This is a repost from February 14, 2007:
Last night as I was driving to and from teaching catechism I was listening to one of the White Horse Inn episodes from the last month or so. I find WHI to be a good source of encouragement and spiritual/intellectual stimulation. On this particular program, the word “denomination” was bandied about a lot. Hearing that word always makes me think back to seminary and the Dogmatics 4411 lectures I heard from Dr. Gootjes in 1997. Gootjes spent about a month on this topic. I’ll share some of what I learned from him. This is just a summary from my notes. If there’s something I missed or misunderstood, I bear full responsibility.
He began by noting that this word is frequently used today, though it has no origin in Scripture. That in itself does not automatically mean that we can’t use it (think: “Trinity”). The word is not used in Louis Berkhof’s Systematic Theology (the textbook) either. The term originates in the 18th century with episcopal Protestants in Britain as a collective term for other Protestant churches. Originally it had a negative connotation, whereas today it always seems to have a positive or neutral sense. Gootjes mentioned a few authors who discuss denominationalism: Frame, Schrotenboer, Zwaanstra. Frame and Zwaanstra were discussed extensively later in the lectures.
The word “denomination” is not normative, but sociological and descriptive. In today’s world, all sorts of religious groups are identified as denominations. According to Rossler, “The advantage of the term is that it avoids value judgments…” For many Christians today, the term “denomination” solves the problem of how to designate various groups. It seems to be a value-neutral term.
Gootjes went on to note that the Belgic Confession speaks differently about the church and churches. The Confession speaks normatively. Article 29 speaks about the differences between churches true and false and also uses the word “sect.” The distinctions in the Confession are ignored with the use of the term “denomination,” for with that word everything is included which presents itself as church.
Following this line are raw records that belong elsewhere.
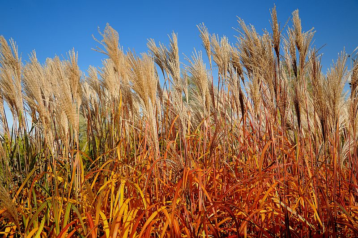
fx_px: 372
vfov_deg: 35.4
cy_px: 119
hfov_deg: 51.3
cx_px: 179
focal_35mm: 38
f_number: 4.5
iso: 200
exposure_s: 1/800
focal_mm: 25
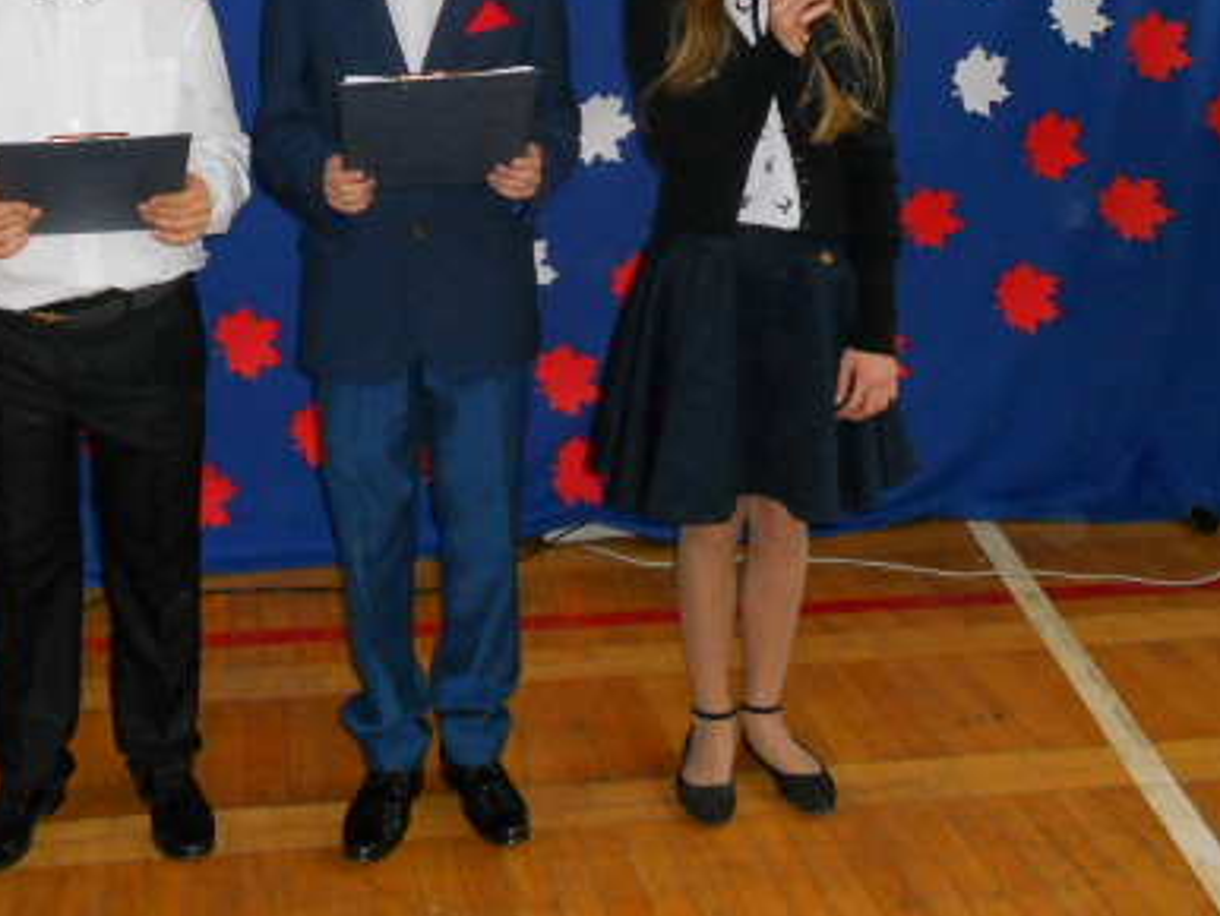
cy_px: 208
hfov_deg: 36.0
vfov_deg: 27.1
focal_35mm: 53
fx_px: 1869
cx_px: 484
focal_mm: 5.8
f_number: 3.5
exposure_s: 1/25
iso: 320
The government, for instance, can legitimately use such a word for surveys, etc. But the term is problematic in an ecclesiastical context because a church which presents itself as a “denomination” must say that every other church also has the right to this term, even though your church may be better. The notion of a “denomination” functions outside of a normative description of the church. The concept works with the idea that all those groups being referred to are church, though some are better than others (or worth more, just like we speak of “denominations” of money).
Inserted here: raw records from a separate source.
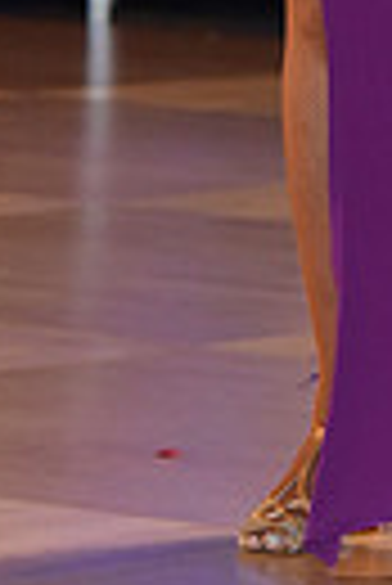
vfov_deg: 3.8
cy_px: -410
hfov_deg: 2.5
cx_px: 376
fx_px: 8877
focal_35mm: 545
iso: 2000
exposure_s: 1/400
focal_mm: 122
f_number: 5
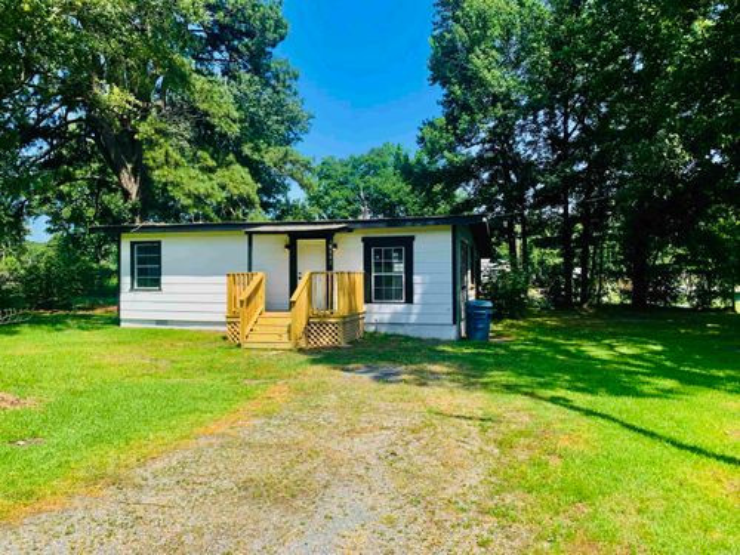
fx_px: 556
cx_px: 370
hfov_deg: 67.3
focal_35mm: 26
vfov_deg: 53.1
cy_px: 278
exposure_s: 1/1176
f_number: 1.8
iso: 25
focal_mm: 4.25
There is a quote here in my notes; I believe it comes from Monsma (The Trial of Denominationalism): “Viewed from this vantage point, the terms true and false church are incomparable; there are no false churches, strictly speaking. When a church becomes false, it ceases to be a church. But there are less perfect and more perfect churches, as there are less pure and more pure confessions.” Gootjes noted that this perspective puts Monsma at odds with the Belgic Confession. Monsma says that the words “true” and “false” cannot be applied to churches. In their place, he wants to use “denomination.”
Now Dr. Gootjes said a lot, lot more on this topic, but I’ll leave it at that. Let it suffice to say that the word “denomination” does carry theological baggage with it and what we confess can’t be found in that baggage. So, when we innocently (or perhaps advisedly) adopt the use of this word, we’re also in danger of being saddled with that baggage.